EXERCISE INSTRUCTIONS ▸ Would you set down each of the entries below word for word, keeping every line as it appears?

Entries taken from a collection ▸
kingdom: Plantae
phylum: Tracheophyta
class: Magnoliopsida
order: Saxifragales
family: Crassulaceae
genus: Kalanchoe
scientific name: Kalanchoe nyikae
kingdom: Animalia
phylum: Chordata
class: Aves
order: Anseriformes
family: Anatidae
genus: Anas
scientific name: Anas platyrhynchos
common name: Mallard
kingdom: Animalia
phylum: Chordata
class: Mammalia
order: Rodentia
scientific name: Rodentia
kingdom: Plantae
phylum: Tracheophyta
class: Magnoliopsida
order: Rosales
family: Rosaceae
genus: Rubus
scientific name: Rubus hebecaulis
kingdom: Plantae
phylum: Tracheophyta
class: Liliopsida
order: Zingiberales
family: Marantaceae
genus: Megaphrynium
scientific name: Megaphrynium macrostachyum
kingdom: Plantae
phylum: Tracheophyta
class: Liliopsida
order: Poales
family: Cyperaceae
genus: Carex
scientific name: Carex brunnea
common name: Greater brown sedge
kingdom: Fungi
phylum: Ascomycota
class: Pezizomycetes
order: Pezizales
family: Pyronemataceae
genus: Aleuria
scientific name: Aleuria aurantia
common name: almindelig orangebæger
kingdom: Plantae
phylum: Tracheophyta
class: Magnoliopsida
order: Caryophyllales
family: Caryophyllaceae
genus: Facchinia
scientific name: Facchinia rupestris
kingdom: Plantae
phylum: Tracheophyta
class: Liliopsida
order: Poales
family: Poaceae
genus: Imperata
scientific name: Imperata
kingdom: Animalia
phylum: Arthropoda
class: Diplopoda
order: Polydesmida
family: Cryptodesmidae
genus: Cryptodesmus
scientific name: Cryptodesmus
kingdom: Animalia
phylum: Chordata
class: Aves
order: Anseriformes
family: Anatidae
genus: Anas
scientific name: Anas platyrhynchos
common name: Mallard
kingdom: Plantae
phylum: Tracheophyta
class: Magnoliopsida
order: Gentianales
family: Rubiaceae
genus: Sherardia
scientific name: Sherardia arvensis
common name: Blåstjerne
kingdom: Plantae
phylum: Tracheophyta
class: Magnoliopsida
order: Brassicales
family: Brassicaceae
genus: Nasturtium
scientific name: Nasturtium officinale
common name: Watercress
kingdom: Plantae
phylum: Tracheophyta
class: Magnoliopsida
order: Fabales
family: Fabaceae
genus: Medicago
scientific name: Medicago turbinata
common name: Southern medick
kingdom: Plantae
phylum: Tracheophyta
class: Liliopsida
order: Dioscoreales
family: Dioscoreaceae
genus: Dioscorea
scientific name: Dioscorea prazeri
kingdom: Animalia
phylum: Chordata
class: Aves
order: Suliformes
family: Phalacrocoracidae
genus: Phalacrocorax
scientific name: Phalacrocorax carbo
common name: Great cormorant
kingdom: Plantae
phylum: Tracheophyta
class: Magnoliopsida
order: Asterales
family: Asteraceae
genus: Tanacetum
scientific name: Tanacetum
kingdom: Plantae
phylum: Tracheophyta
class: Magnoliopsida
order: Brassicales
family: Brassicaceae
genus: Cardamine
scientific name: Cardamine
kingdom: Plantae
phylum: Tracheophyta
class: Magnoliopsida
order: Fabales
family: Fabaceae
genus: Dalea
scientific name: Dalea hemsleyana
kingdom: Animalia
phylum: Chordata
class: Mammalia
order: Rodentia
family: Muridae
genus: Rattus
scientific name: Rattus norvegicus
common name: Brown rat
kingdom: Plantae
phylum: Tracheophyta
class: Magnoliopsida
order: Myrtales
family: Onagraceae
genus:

EXERCISE OUTPUT ▸
kingdom: Plantae
phylum: Tracheophyta
class: Magnoliopsida
order: Saxifragales
family: Crassulaceae
genus: Kalanchoe
scientific name: Kalanchoe nyikae
kingdom: Animalia
phylum: Chordata
class: Aves
order: Anseriformes
family: Anatidae
genus: Anas
scientific name: Anas platyrhynchos
common name: Mallard
kingdom: Animalia
phylum: Chordata
class: Mammalia
order: Rodentia
scientific name: Rodentia
kingdom: Plantae
phylum: Tracheophyta
class: Magnoliopsida
order: Rosales
family: Rosaceae
genus: Rubus
scientific name: Rubus hebecaulis
kingdom: Plantae
phylum: Tracheophyta
class: Liliopsida
order: Zingiberales
family: Marantaceae
genus: Megaphrynium
scientific name: Megaphrynium macrostachyum
kingdom: Plantae
phylum: Tracheophyta
class: Liliopsida
order: Poales
family: Cyperaceae
genus: Carex
scientific name: Carex brunnea
common name: Greater brown sedge
kingdom: Fungi
phylum: Ascomycota
class: Pezizomycetes
order: Pezizales
family: Pyronemataceae
genus: Aleuria
scientific name: Aleuria aurantia
common name: almindelig orangebæger
kingdom: Plantae
phylum: Tracheophyta
class: Magnoliopsida
order: Caryophyllales
family: Caryophyllaceae
genus: Facchinia
scientific name: Facchinia rupestris
kingdom: Plantae
phylum: Tracheophyta
class: Liliopsida
order: Poales
family: Poaceae
genus: Imperata
scientific name: Imperata
kingdom: Animalia
phylum: Arthropoda
class: Diplopoda
order: Polydesmida
family: Cryptodesmidae
genus: Cryptodesmus
scientific name: Cryptodesmus
kingdom: Animalia
phylum: Chordata
class: Aves
order: Anseriformes
family: Anatidae
genus: Anas
scientific name: Anas platyrhynchos
common name: Mallard
kingdom: Plantae
phylum: Tracheophyta
class: Magnoliopsida
order: Gentianales
family: Rubiaceae
genus: Sherardia
scientific name: Sherardia arvensis
common name: Blåstjerne
kingdom: Plantae
phylum: Tracheophyta
class: Magnoliopsida
order: Brassicales
family: Brassicaceae
genus: Nasturtium
scientific name: Nasturtium officinale
common name: Watercress
kingdom: Plantae
phylum: Tracheophyta
class: Magnoliopsida
order: Fabales
family: Fabaceae
genus: Medicago
scientific name: Medicago turbinata
common name: Southern medick
kingdom: Plantae
phylum: Tracheophyta
class: Liliopsida
order: Dioscoreales
family: Dioscoreaceae
genus: Dioscorea
scientific name: Dioscorea prazeri
kingdom: Animalia
phylum: Chordata
class: Aves
order: Suliformes
family: Phalacrocoracidae
genus: Phalacrocorax
scientific name: Phalacrocorax carbo
common name: Great cormorant
kingdom: Plantae
phylum: Tracheophyta
class: Magnoliopsida
order: Asterales
family: Asteraceae
genus: Tanacetum
scientific name: Tanacetum
kingdom: Plantae
phylum: Tracheophyta
class: Magnoliopsida
order: Brassicales
family: Brassicaceae
genus: Cardamine
scientific name: Cardamine
kingdom: Plantae
phylum: Tracheophyta
class: Magnoliopsida
order: Fabales
family: Fabaceae
genus: Dalea
scientific name: Dalea hemsleyana
kingdom: Animalia
phylum: Chordata
class: Mammalia
order: Rodentia
family: Muridae
genus: Rattus
scientific name: Rattus norvegicus
common name: Brown rat
kingdom: Plantae
phylum: Tracheophyta
class: Magnoliopsida
order: Myrtales
family: Onagraceae
genus:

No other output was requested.